Composition & Photochemistry

What is photochemistry?

It is a process very linked to the composition and the radiation field in planetary atmospheres. It refers to the chemical reactions initiated with the absorption of solar radiation by the atmospheric species. This plays a very relevant role in the uppermost layers of an atmosphere, where direct exposure to the solar flux is strongest. For this reason the composition of the upper atmospheres of the terrestrial planets is determined by a balance between photochemistry and a second major process: transport. Atmospheric transport occurs both in the vertical (e.g. molecular diffusion, turbulent diffusion) and in the horizontal (e.g. dominat winds in the general circulation). This balance between photochemistry and dynamics, and between the different transport mechanisms, determines the altitude of an important atmospheric atmosphere, from the composition point of view, called the homopause. This is a transition layer below of which the atmosphere is approximately well mixed. Above the homopause, the relative abundance of each species changes with altitude according to its molecular mass. In the Earth's atmosphere  the homopause is located around 95 km above the surface, while on Mars and Venus it is at about 120 km.

Why is it important?

A good knowledge of the photochemical reactions is essential for understanding the composition and radiative balance of the planetary atmospheres in general and of the terrestrial planets in particular. For example, the major cooling mechanism of the upper mesosphere/lower thermosphere of the latter planets is the emission to space by CO₂ near 15-µm. The atomic oxygen, a minor species in these terrestrial atmospheres, is key for this mechanism. Its abundance directly affects the CO₂ cooling as it efficiently transfer by collisions kinetic energy to the CO₂ excited levels which then emitthe 15-µm photons to space. The dependence of the CO₂ population states on factors like the radiation field or minor species abundances is an example of what is known as non-local thermodynamic equilibrium, a complex situation in the upper atmospheres of the planets.

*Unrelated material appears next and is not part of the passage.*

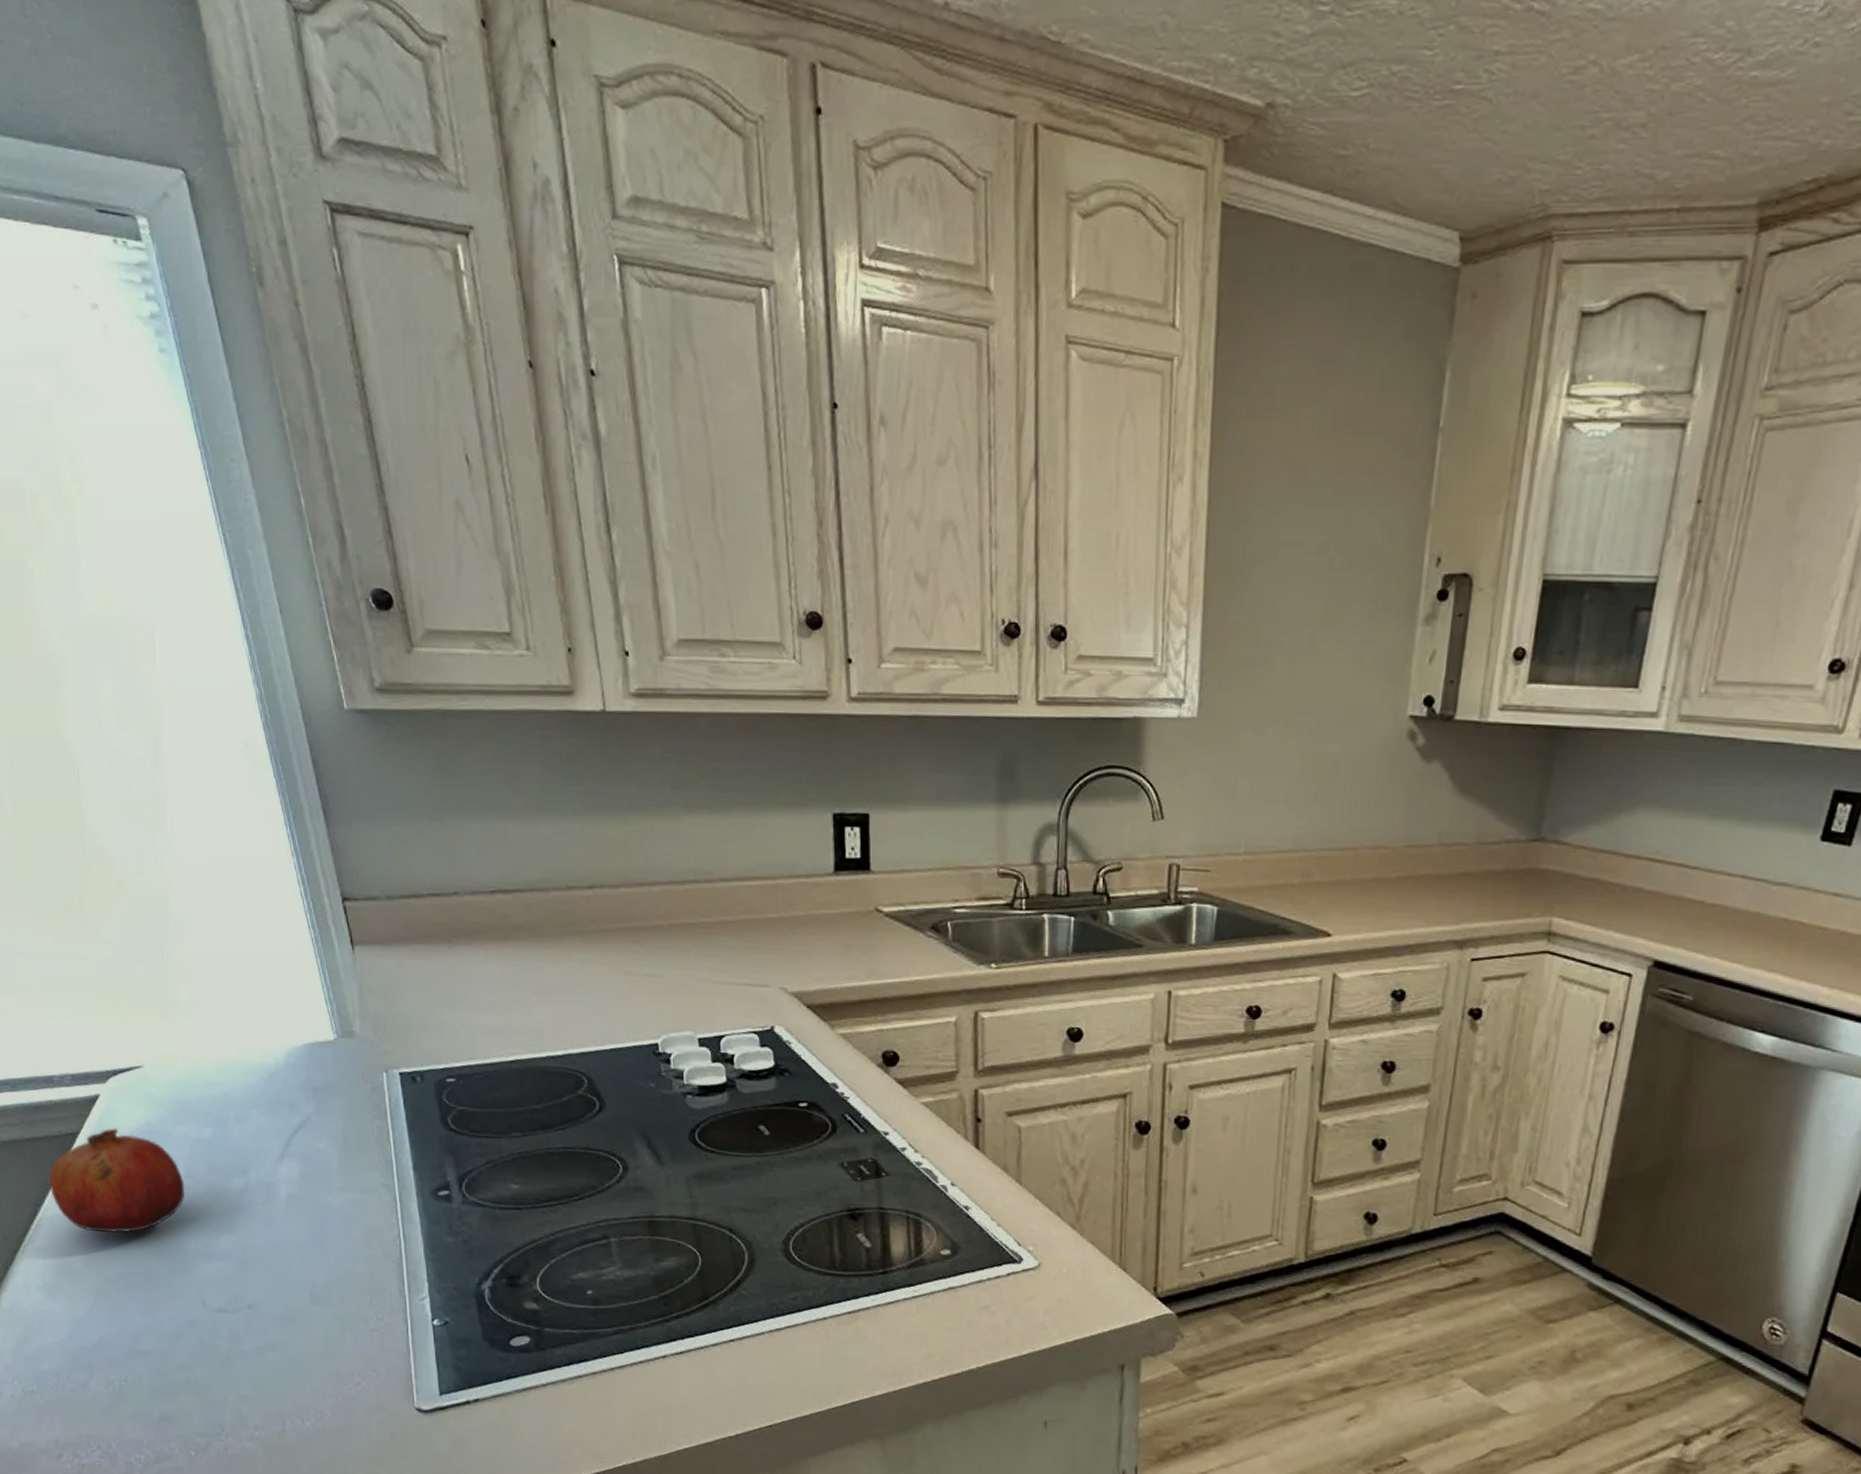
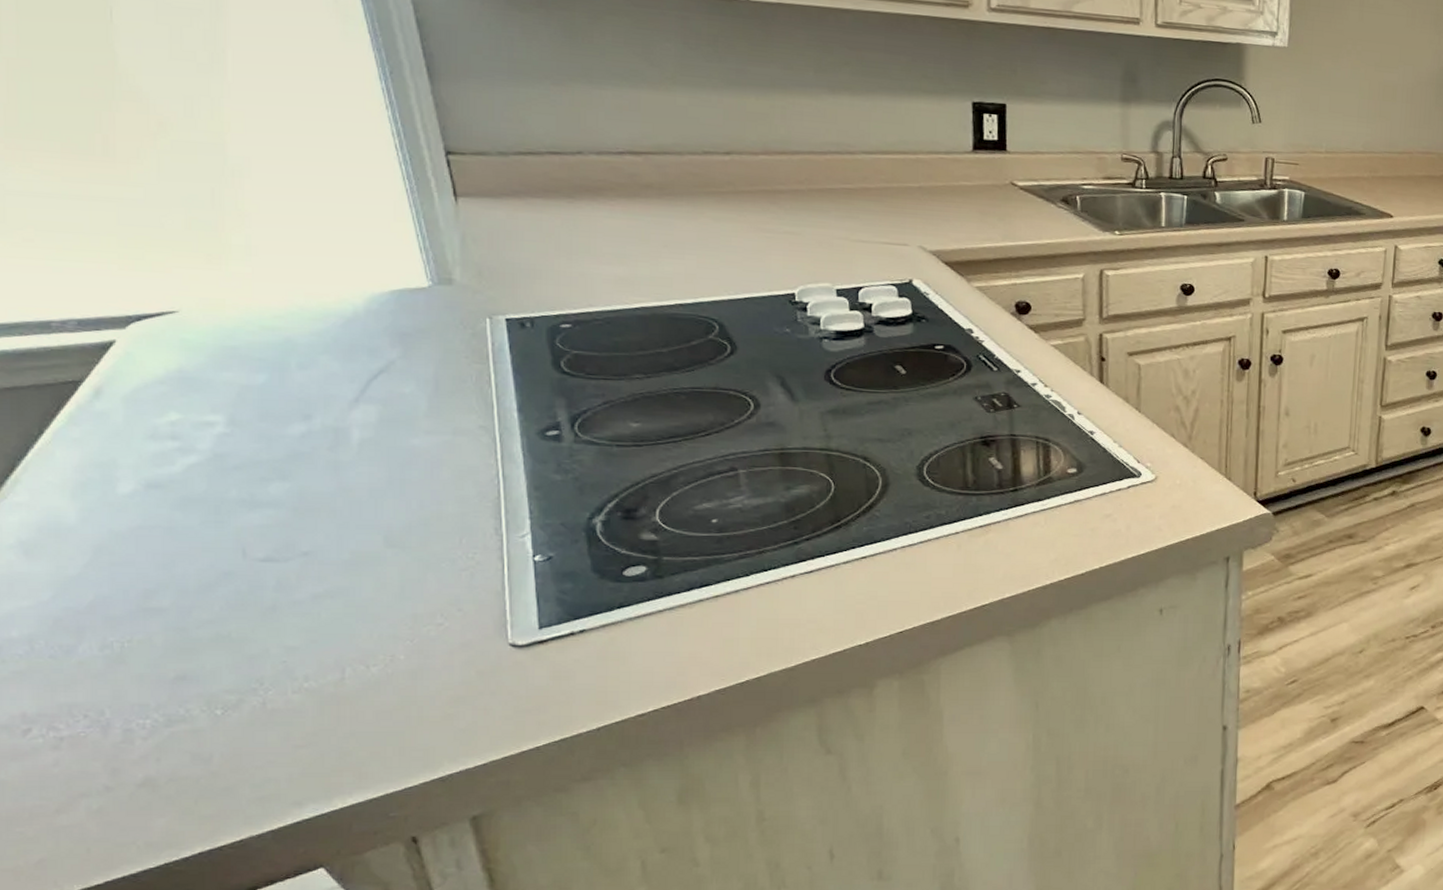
fruit: present [49,1128,185,1233] -> none [36,375,227,485]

Photochemical reactions in the upper atmosphere tend to break molecules into lighter species by dissociation and/or ionization. As a consequence, light molecules are relatively more abundant in the upper atmosphere than in lower layers. Due to their lower mass, light species escape more easily, so photochemistry is also important for atmospheric escape and for understanding the evolution of the planetary atmospheres.

How we study photochemistry?

Computational methods which implement physical models have traditionally been used to simulate the composition of the upper atmospheres. Our group has developed a photochemical model to simulate the neutral composition of the upper atmosphere of Mars, i.e., the abundance of the major constituents at those altitudes  (González-Galindo et al.,  2005), which was later incorporated into the LMD-MGCM, an state-of-the-art  global climate model of  Mars. With this model we have simulated, for example, how different assumptions about the atomic oxygen density modifies the thermal structure of the upper atmosphere of Mars (Medvedev et al., 2015), and how the rate of escape of hydrogen is linked to the composition in the lower atmosphere (Chaufray et al., 2015). Originally developed to simulate the neutral atmosphere, our photochemical model was later extended to simulate the Martian ionosphere, i.e., the relatively minor portion of the atmospheric species ionized  due to solar absorption and subsequent photochemistry  (González-Galindo et al., 2013). This ionospheric model has been validated against Mars Express and MAVEN measurements. Currently we are extending this composition model to simulate the ionospheric layer produced by the ablation of meteoritic material on Mars.